Club

In uniquely difficult times, Savarese and Timbers stay safe and flexible: "It’s constantly our job everyday that we keep on listening"

Giovanni Savarese, Timbers video call, 3.20.20

Eight days after Major League Soccer entered the unusual, suspending its 2020 regular season amid the world’s reaction to the COVID-19 pandemic, Portland Timbers head coach Giovanni Savarese was engaging in part of his normal. He was addressing the media, only instead of standing in front of a backdrop at the Timbers Training Center in Beaverton, Oregon, or sitting on a stage for after a match at Providence Park, Savarese was at home, holding a video conference with those he would typically be seeing face-to-face. Microphones and cameras had given way to laptop screens and iPhones, for now.


“Good morning, guys, I miss you all ...,” he began, smiling in front of a backdrop of windows. “It’s the first time that we’ve tried something like this.”


It was last Wednesday, on March 11, that Savarese last spoke to the media. Back then, the audience was two, a writer from Rose City Review joining Timbers.com. Today’s video conference drew 16 people beyond its star, with print, digital and television asking different questions around the same theme: How does a team continue to function when, with players confined to their homes, the team can’t come together?


Within Savarese’s words it became clear his team now exists on two different levels: on the level they’re supporting each other through the current period; and the level they’ll want to be at when they return to the field.


“We are following the guidelines of the authorities, the health authorities and everything that they are advising us to do,” Savarese explained, with those guidelines making in-person interaction between coaches and players impossible. “We are, as well, with MLS [having] regular meetings, every single day to make sure that we are able to go through this situation in the smartest way, considering everyone in the community and making the right steps to come back.”


Savarese and his staff have to prepare for that return, but they also have to prepare for the now. And that now means providing support for Timbers’ players as well as those around them.


“It’s constantly our job everyday that we keep on listening,” he said, “that we keep on getting advice, that we keep on being proactive as well in the community with our players, with our staff to make sure that each of them is safe, is in a good situation.


“Each one has a different situation. Some of our players have newborn kids. Some others have a little bit older kids. Some other have older people in their home, parents that live with them or are visiting. Our thoughts are always how can we better help them.”


Part of that help is “daily” contact with players from coaches and medical staff, each of whom not only keep the players abreast of new developments but also monitor athletes’ symptoms. To date, in terms of COVID-19, the Timbers players have been asymptomatic, Savarese confirmed.

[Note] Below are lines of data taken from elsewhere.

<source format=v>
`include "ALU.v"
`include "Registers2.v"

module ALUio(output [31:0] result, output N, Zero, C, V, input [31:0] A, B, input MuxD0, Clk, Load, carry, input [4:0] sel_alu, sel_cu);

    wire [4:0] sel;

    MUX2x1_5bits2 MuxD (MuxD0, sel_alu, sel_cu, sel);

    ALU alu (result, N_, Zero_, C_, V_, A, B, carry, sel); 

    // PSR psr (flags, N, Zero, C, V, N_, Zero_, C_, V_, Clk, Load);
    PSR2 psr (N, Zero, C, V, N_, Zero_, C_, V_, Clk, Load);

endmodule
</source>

“We have made it a priority to make sure that we follow the guidance that has been given to us,” he said, “that we don’t stress [the system], that we don’t send players just to do a test. Because there are many other people that need to be tested.

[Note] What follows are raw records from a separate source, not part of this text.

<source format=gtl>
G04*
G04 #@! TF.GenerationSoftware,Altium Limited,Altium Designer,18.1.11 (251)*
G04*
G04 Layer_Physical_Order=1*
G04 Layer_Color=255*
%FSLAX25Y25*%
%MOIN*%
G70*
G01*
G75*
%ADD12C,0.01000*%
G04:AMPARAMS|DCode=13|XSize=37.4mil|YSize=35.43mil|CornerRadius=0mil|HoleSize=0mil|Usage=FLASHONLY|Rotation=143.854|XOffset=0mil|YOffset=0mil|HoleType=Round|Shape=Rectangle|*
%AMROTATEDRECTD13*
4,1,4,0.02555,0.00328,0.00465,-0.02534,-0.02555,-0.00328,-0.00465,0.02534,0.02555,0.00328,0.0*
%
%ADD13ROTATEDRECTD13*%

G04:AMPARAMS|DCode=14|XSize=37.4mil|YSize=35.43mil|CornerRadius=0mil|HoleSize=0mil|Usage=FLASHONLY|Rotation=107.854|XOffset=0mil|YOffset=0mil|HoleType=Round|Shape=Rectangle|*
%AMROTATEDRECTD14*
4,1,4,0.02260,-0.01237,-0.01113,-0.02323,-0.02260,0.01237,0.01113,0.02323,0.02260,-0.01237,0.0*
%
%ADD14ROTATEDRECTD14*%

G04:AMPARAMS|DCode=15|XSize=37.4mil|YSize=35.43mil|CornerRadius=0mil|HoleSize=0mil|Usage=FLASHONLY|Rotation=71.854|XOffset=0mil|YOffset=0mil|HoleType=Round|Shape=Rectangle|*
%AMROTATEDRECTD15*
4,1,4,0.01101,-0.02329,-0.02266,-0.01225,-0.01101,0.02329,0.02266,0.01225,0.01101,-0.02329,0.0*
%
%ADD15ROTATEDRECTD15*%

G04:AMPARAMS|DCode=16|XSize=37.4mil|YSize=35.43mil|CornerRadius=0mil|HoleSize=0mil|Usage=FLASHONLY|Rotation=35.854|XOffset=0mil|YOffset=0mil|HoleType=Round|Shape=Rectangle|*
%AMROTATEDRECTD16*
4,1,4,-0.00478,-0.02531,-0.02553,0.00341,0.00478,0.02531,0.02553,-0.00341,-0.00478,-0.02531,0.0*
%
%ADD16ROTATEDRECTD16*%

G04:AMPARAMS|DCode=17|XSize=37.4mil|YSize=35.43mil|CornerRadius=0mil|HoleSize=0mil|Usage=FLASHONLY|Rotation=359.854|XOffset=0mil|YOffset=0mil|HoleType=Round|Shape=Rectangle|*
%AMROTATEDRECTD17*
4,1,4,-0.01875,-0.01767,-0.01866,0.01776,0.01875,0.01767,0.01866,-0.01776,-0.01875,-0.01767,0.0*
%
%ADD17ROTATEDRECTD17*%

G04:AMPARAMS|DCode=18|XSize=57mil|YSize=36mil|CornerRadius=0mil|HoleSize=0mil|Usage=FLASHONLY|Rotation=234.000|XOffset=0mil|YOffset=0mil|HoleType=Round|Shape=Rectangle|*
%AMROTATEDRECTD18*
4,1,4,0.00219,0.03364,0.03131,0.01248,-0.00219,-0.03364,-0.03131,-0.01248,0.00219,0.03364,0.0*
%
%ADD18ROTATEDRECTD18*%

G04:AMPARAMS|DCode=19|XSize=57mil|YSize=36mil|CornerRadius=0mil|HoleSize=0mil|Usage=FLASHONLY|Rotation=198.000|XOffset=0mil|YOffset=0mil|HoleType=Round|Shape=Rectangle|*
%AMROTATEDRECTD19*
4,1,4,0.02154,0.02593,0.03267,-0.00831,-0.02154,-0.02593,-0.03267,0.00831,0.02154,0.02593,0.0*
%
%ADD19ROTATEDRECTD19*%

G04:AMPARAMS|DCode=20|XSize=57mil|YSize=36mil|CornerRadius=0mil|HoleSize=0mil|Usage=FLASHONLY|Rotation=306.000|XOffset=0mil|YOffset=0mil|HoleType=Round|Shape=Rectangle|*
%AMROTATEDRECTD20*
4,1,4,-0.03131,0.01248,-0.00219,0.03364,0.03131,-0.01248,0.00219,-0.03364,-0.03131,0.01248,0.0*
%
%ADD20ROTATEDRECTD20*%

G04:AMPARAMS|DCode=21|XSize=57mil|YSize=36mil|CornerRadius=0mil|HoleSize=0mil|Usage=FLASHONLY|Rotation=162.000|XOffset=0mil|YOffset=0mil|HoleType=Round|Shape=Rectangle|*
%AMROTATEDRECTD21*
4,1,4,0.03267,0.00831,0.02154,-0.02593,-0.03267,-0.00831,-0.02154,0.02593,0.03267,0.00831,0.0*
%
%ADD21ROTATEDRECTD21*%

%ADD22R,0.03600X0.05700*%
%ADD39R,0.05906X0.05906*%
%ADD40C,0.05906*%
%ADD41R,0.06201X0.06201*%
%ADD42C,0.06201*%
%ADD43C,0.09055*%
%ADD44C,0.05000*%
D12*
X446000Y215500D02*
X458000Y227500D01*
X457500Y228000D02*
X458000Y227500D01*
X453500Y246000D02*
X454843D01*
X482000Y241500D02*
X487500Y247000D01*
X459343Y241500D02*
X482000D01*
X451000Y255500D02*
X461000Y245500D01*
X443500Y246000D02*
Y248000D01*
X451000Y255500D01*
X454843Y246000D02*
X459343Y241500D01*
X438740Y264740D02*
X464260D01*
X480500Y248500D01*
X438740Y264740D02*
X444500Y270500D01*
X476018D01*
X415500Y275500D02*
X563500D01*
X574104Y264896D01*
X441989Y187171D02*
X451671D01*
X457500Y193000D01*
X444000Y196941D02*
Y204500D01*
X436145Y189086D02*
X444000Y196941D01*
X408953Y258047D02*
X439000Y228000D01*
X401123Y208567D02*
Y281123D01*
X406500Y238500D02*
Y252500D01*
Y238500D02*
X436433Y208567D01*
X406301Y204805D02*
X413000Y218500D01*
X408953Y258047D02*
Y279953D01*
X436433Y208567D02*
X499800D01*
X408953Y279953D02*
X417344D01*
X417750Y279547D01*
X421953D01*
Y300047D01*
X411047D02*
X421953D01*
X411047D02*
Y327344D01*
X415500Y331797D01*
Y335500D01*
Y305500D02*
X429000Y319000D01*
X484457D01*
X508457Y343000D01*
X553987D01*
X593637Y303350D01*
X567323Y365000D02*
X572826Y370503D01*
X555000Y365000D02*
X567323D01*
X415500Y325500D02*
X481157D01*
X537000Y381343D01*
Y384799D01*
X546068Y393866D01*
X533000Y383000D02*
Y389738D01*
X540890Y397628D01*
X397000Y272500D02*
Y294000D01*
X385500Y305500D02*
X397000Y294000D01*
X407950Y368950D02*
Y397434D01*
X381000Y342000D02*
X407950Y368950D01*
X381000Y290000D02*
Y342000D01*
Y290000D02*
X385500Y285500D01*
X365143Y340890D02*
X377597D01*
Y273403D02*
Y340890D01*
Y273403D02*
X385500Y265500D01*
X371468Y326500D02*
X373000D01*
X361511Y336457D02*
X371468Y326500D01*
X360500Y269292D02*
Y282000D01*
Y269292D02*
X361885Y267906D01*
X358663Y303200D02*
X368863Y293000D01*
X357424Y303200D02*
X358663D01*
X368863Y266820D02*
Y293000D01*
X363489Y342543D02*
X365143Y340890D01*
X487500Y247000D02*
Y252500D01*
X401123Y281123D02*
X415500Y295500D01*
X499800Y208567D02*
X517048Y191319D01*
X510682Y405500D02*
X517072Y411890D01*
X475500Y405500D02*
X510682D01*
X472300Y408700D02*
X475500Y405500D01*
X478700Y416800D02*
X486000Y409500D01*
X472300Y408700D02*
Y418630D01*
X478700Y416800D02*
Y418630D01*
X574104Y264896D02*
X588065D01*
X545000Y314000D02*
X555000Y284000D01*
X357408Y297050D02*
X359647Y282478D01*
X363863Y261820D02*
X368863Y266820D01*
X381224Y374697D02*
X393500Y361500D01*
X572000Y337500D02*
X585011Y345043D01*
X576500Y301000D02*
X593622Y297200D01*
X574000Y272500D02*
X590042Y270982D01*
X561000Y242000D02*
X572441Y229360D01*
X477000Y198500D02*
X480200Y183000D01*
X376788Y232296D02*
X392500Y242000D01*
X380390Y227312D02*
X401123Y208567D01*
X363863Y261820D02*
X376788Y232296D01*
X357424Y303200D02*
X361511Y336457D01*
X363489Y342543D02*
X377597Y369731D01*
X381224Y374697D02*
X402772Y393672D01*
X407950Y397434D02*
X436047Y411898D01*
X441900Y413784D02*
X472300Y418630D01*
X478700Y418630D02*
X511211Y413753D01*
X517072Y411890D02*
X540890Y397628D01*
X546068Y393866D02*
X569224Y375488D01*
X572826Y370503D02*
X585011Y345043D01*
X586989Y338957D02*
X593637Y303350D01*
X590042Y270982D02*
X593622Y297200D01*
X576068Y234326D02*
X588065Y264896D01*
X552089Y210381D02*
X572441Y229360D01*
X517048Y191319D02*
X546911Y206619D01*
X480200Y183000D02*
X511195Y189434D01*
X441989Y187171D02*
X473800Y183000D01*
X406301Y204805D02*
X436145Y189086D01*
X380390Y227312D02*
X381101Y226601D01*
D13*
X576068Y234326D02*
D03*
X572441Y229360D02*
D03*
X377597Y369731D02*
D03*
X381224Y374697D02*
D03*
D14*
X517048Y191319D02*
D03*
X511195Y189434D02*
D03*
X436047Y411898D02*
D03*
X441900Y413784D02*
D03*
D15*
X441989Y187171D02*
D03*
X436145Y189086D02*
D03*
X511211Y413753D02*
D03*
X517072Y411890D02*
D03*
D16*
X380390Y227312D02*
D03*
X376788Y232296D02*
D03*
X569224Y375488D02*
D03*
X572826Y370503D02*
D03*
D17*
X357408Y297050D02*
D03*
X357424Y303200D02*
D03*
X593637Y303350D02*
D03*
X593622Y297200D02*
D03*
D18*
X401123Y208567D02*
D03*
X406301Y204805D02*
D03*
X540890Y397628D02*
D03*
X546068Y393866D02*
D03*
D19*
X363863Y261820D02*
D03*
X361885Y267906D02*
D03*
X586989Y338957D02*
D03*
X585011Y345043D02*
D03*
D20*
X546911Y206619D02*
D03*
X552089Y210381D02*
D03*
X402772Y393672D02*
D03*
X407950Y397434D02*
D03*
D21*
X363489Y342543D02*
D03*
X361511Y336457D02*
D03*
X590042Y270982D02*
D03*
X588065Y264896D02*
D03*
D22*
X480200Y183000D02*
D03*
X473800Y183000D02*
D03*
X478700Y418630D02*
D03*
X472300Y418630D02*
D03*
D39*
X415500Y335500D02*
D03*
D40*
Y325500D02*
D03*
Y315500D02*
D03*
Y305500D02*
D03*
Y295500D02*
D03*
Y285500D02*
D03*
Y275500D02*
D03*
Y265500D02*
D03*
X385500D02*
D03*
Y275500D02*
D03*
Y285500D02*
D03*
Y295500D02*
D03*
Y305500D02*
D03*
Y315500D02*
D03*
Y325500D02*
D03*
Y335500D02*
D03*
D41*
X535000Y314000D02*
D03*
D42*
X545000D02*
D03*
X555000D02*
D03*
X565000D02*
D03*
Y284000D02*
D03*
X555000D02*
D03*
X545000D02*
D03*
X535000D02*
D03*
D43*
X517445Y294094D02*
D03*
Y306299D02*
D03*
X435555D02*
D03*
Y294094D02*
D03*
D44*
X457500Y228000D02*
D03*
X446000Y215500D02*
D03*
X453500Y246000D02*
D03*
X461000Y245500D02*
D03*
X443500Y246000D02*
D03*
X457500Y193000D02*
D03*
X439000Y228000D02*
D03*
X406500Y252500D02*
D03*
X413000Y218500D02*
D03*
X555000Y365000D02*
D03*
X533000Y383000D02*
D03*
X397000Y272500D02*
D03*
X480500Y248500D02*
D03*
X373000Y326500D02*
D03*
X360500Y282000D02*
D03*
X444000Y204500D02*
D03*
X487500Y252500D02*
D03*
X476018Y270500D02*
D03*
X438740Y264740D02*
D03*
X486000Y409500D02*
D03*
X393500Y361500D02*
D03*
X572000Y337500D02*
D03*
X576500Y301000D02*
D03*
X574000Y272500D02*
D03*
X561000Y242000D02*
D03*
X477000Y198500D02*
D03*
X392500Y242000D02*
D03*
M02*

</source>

“We are making sure that we are [tracking] symptoms, that the doctors are on top of every message that is received to make sure that if there’s ever one player – or a family member or a friend that is living with them – in a situation that [the team has] to take into consideration, we will then, at that point, send somebody to get tested. But at the moment, thank God, we haven’t had the need to do that.”


Part of the communication between staff and players drifts into that second level of Timbers’ life – a world which, while far less important, is still part of their jobs. There will come a day when training can resume. After that, there will be games. While nobody knows how soon those dates can come, once they arrive, players and staff need to be ready to go. How ready they’ll be then comes down to how they maintain fitness now.


“There are many different things that we are trying to do,” Savarese explained. “One … the strength and conditioning group put together a workout plan for everyone, to make sure they do this at home. [Players] give a report constantly, every day of the work that they are doing.


“Besides that, we felt that we had to go beyond only giving them instructions on how to workout. We are delivering stationary bikes for each player to make sure they have something in their home, for those that don’t have stationary bikes or treadmills, to be able to work, to make sure that they have that as well as the training.“


On the same day Savarese held his video conference, Major League Soccer announced a further delay to its season. What was originally a 30-day suspension was extended eight weeks into the future, a period that coincides with the Centers for Disease Control’s guidelines for postponing events involving more than 50 people.


The league also announced training facilities should only be used for physical therapy purposes until March 27, though for Savarese, any return of soccer takes a backseat to more pressing concerns.


“Every level of the organization is connected to MLS, with other teams, just to make sure we can get through this difficult moment, and how we can better do it for our players, for our team, our community, our fans …,” he said. “We’re getting a lot of conversations going with many people just to see how best we can confront this situation and be ready as well, knowing that in an hour something might change. This is the task that we’re living, right now.”